The task calls for each line of the records below in which the word "Figure" appears.

▶ [Data under study]
* * *
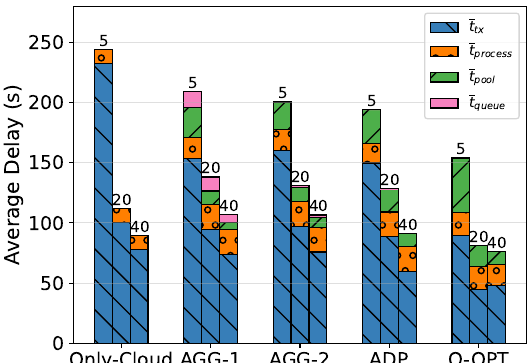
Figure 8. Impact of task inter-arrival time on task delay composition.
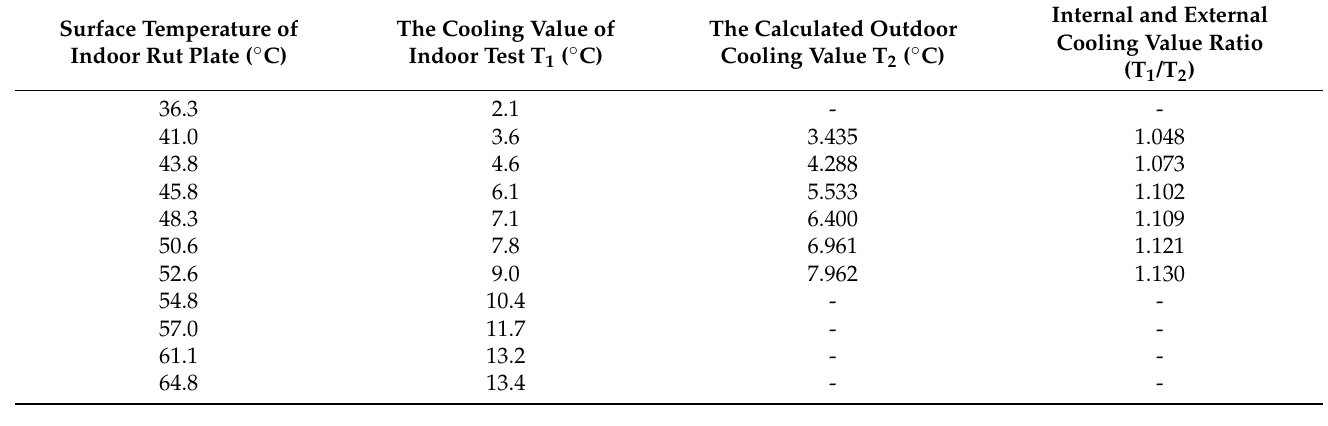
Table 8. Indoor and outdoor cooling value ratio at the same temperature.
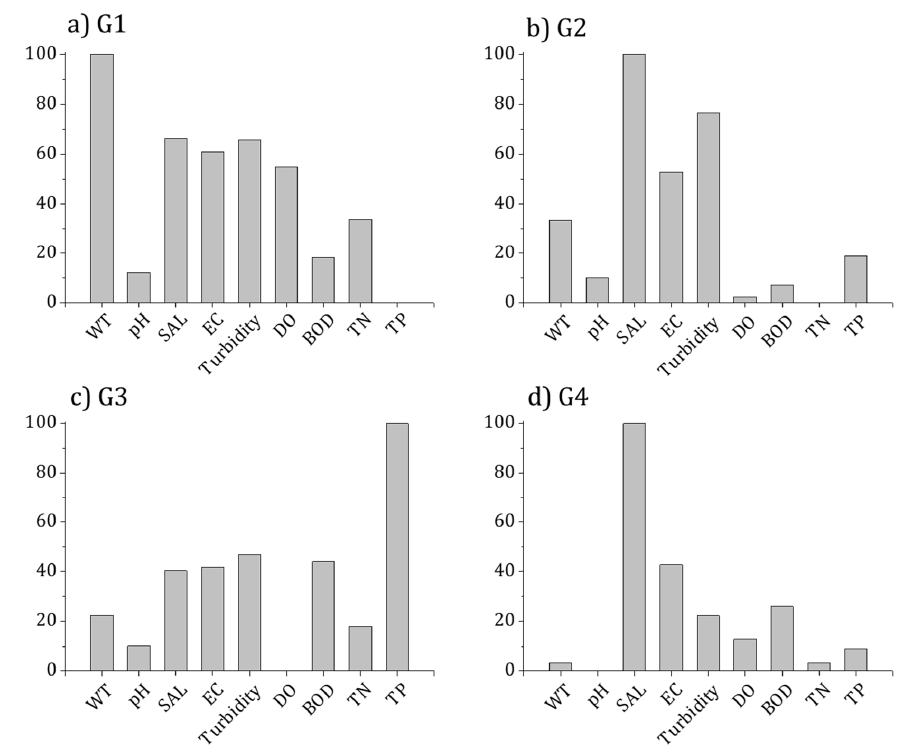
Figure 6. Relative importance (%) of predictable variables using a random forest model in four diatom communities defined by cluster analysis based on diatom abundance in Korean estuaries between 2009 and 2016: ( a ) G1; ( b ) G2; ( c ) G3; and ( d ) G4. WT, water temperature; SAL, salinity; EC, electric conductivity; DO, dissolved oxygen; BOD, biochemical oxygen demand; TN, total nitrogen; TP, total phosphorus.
* * *
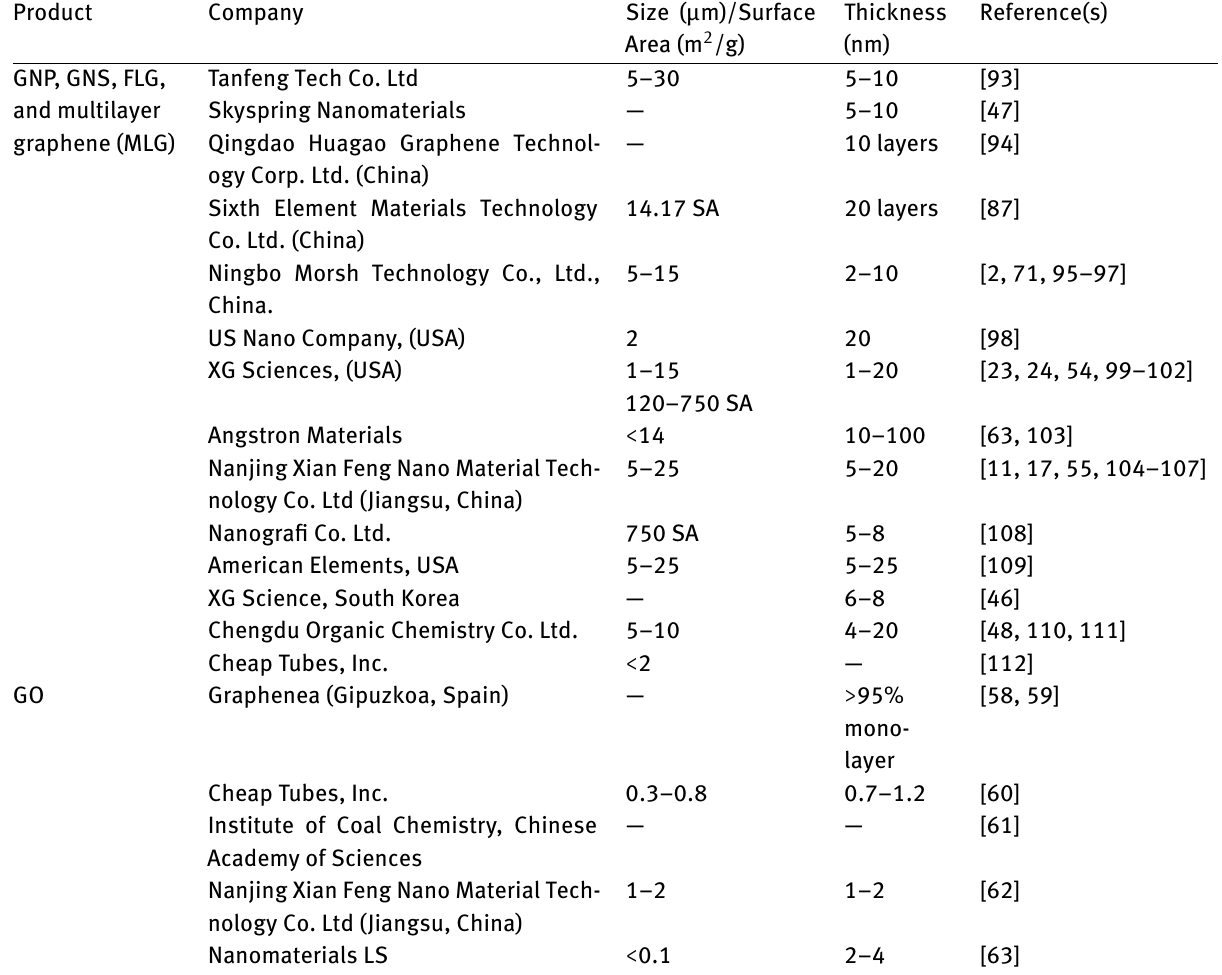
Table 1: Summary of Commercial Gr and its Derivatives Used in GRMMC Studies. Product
* * *
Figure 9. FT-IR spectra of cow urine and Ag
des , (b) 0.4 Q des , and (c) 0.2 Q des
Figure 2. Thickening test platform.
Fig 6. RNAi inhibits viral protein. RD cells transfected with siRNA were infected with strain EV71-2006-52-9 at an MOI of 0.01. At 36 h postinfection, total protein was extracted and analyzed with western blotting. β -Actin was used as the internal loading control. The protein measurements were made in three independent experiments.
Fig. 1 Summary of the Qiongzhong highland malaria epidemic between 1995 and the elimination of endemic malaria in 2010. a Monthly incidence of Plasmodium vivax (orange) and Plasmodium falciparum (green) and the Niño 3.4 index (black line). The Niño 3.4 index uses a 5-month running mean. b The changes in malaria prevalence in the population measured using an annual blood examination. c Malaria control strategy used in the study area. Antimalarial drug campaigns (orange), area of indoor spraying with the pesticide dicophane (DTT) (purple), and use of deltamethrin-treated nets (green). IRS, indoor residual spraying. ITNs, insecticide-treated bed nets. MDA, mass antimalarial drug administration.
* * *
▶ [Task solution]
Figure 8. Impact of task inter-arrival time on task delay composition.
Figure 6. Relative importance (%) of predictable variables using a random forest model in four diatom communities defined by cluster analysis based on diatom abundance in Korean estuaries between 2009 and 2016: ( a ) G1; ( b ) G2; ( c ) G3; and ( d ) G4. WT, water temperature; SAL, salinity; EC, electric conductivity; DO, dissolved oxygen; BOD, biochemical oxygen demand; TN, total nitrogen; TP, total phosphorus.
Figure 9. FT-IR spectra of cow urine and Ag
Figure 2. Thickening test platform.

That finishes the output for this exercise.